George Papanier, Bally’s President, added, “While certain market-specific events impacted performance, the rest of the portfolio grew 19% year-over-year, and excluding Chicago, grew 3%, demonstrating the resilience of the portfolio. Unique growth initiatives such as our Chicago development add to the overall attractiveness of Bally’s. Progress at our Chicago project continues, with our recent announcement of the funding agreement with GLPI and the redesign of the all-new permanent Bally’s Chicago Casino setting the stage for the creation of a flagship casino resort destination in the heart of downtown Chicago. We have now taken control of the former Chicago Tribune site and are in the process of beginning the demolition and site prep work we need to complete before construction can begin. At the same time, we are working through an approval process with the City given the recent change to the site plan which now includes the construction of a 500-room hotel tower as part of a single-phase project. We also continue to ramp up operations at the Chicago Temporary Casino with improving utilization and a growing database of players along with ongoing efforts to round out the amenities available to our players. Given the favourable adult population and demographic comparison to other large metropolitan casino resort markets, we are in a great position in Chicago to achieve attractive long-term returns on this project and look forward to working closely with the community to bring our vision to life. Outside of Chicago, we continue to manage our business for long-term growth and remain optimistic regarding our C&R portfolio and its future prospects.”

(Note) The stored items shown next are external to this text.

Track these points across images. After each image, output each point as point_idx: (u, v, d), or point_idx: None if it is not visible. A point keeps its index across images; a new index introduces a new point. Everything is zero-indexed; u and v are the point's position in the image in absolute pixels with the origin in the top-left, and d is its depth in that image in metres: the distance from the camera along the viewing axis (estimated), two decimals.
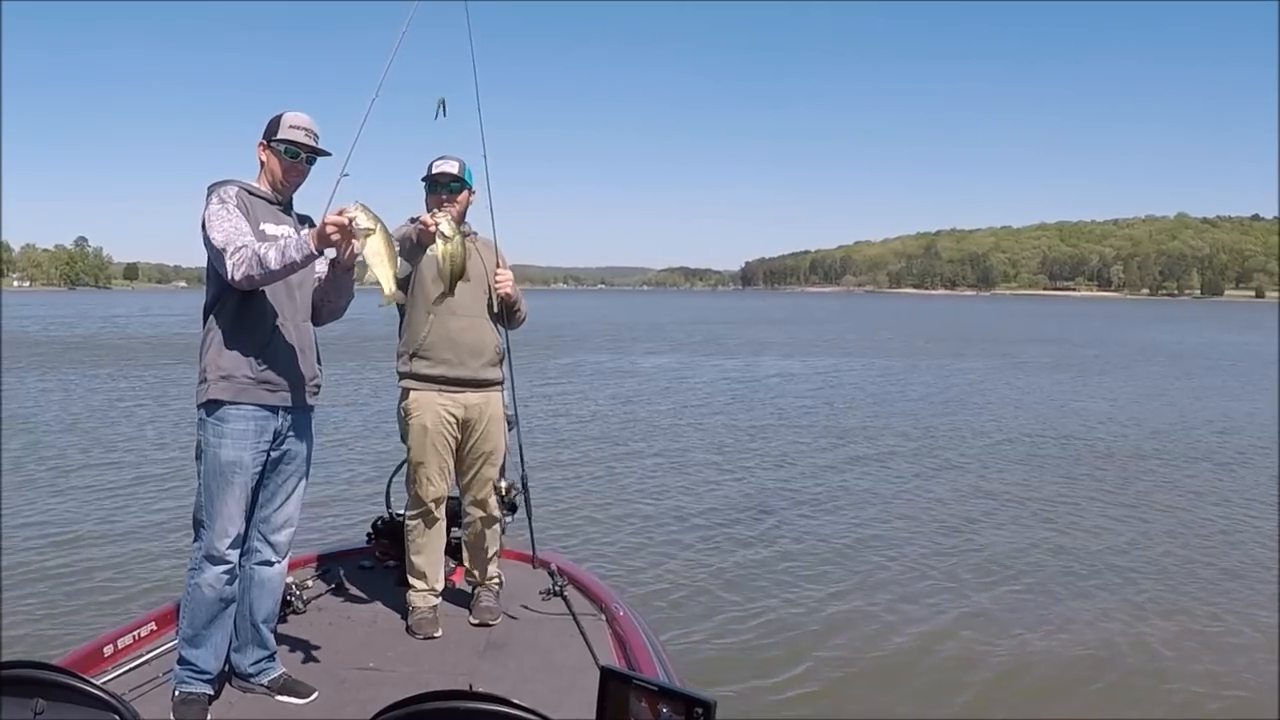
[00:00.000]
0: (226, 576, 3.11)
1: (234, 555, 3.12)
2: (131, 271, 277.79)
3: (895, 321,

Marcus Glover, Bally’s Chief Financial Officer, concluded, “The diversity of our asset portfolio was again on display in the second quarter of 2024 as we generated healthy financial performance even in the face of some property-specific headwinds. We remain focused on optimizing our cost structure and enhancing operating efficiency as we continue to build our businesses and operate them cohesively. These efforts have delivered initial successes, and they remain a priority as we move through the balance of the year.”